**Your task:** Copy out the full listing below, keeping each line word for word and omitting the pictures.

## start Information provided

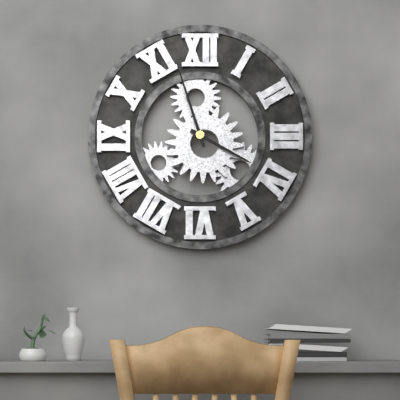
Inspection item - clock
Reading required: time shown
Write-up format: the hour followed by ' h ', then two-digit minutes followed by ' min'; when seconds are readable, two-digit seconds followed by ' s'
3 h 57 min
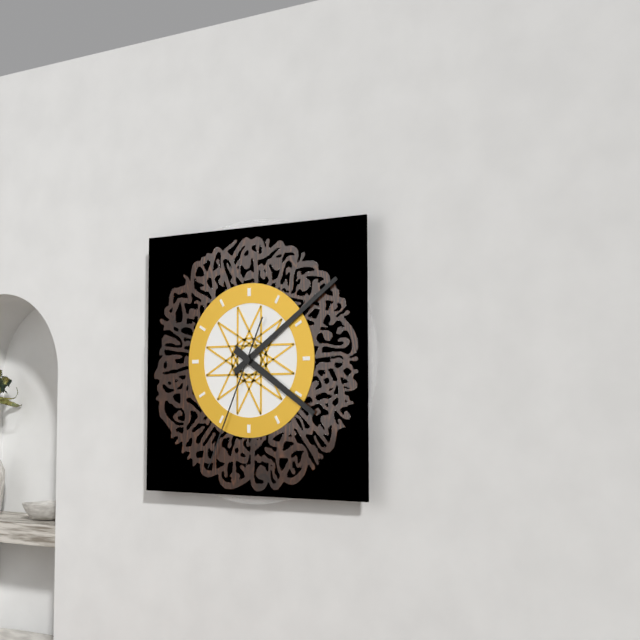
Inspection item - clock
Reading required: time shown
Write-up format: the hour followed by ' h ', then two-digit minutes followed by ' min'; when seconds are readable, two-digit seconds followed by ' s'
4 h 09 min 34 s
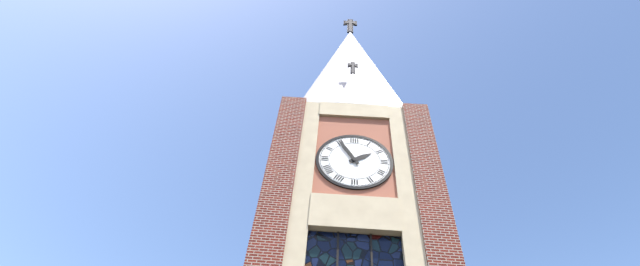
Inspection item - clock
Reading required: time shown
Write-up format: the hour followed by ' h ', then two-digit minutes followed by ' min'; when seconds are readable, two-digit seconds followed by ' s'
1 h 55 min
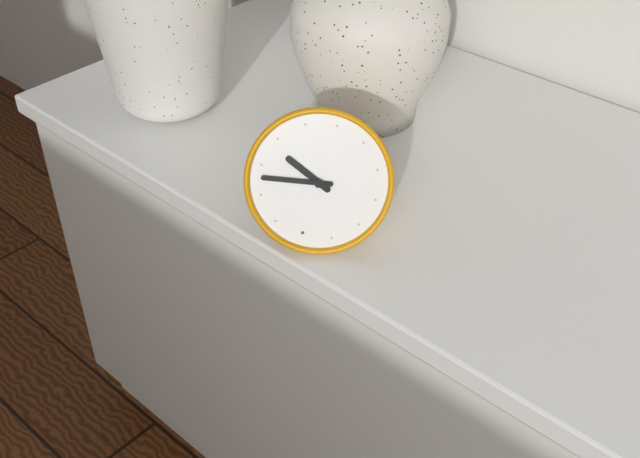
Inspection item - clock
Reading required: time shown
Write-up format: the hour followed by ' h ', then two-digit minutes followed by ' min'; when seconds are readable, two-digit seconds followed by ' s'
9 h 43 min
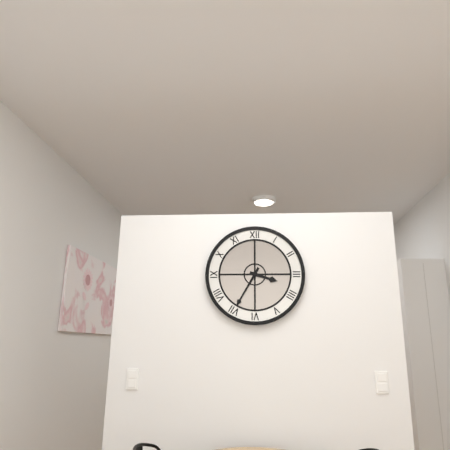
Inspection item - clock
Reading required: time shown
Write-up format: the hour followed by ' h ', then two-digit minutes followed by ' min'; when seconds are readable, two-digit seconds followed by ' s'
3 h 35 min
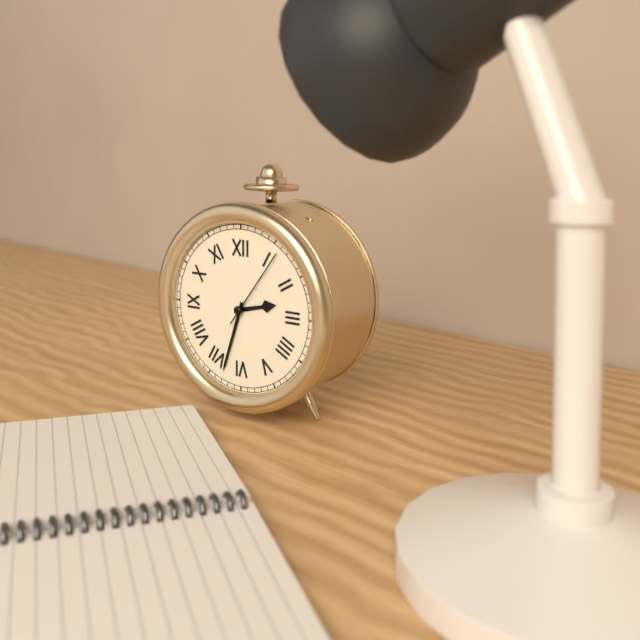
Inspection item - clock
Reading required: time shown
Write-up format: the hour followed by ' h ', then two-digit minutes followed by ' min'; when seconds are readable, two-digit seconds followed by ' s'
2 h 33 min 06 s
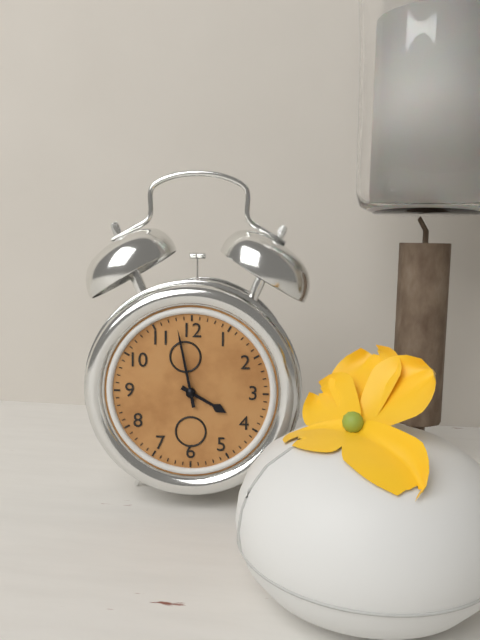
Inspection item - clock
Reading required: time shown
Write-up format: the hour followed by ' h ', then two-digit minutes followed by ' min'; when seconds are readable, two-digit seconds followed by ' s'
3 h 58 min
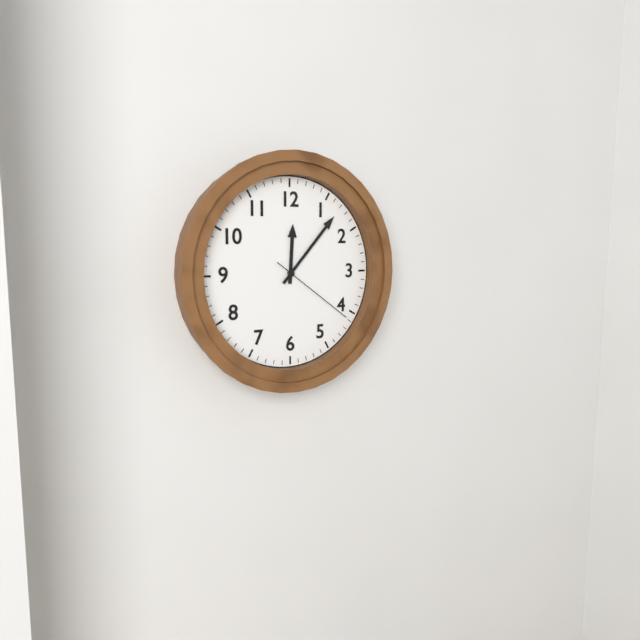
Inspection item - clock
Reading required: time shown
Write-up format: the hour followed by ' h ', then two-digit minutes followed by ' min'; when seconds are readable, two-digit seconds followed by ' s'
12 h 07 min 21 s
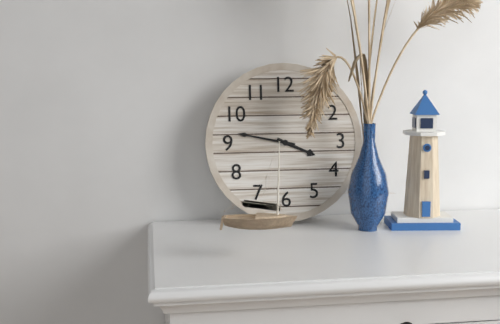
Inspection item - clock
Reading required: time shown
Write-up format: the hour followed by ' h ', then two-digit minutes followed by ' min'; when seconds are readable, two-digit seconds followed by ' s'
3 h 47 min
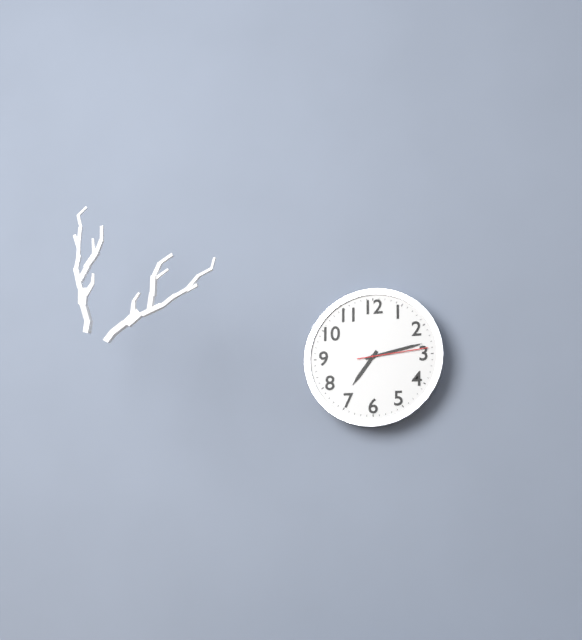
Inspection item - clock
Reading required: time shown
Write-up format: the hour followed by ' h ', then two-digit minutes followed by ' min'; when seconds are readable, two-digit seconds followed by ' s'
7 h 13 min 14 s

## end Information provided

**Answer below:**
Inspection item - clock
Reading required: time shown
Write-up format: the hour followed by ' h ', then two-digit minutes followed by ' min'; when seconds are readable, two-digit seconds followed by ' s'
3 h 57 min
Inspection item - clock
Reading required: time shown
Write-up format: the hour followed by ' h ', then two-digit minutes followed by ' min'; when seconds are readable, two-digit seconds followed by ' s'
4 h 09 min 34 s
Inspection item - clock
Reading required: time shown
Write-up format: the hour followed by ' h ', then two-digit minutes followed by ' min'; when seconds are readable, two-digit seconds followed by ' s'
1 h 55 min
Inspection item - clock
Reading required: time shown
Write-up format: the hour followed by ' h ', then two-digit minutes followed by ' min'; when seconds are readable, two-digit seconds followed by ' s'
9 h 43 min
Inspection item - clock
Reading required: time shown
Write-up format: the hour followed by ' h ', then two-digit minutes followed by ' min'; when seconds are readable, two-digit seconds followed by ' s'
3 h 35 min
Inspection item - clock
Reading required: time shown
Write-up format: the hour followed by ' h ', then two-digit minutes followed by ' min'; when seconds are readable, two-digit seconds followed by ' s'
2 h 33 min 06 s
Inspection item - clock
Reading required: time shown
Write-up format: the hour followed by ' h ', then two-digit minutes followed by ' min'; when seconds are readable, two-digit seconds followed by ' s'
3 h 58 min
Inspection item - clock
Reading required: time shown
Write-up format: the hour followed by ' h ', then two-digit minutes followed by ' min'; when seconds are readable, two-digit seconds followed by ' s'
12 h 07 min 21 s
Inspection item - clock
Reading required: time shown
Write-up format: the hour followed by ' h ', then two-digit minutes followed by ' min'; when seconds are readable, two-digit seconds followed by ' s'
3 h 47 min
Inspection item - clock
Reading required: time shown
Write-up format: the hour followed by ' h ', then two-digit minutes followed by ' min'; when seconds are readable, two-digit seconds followed by ' s'
7 h 13 min 14 s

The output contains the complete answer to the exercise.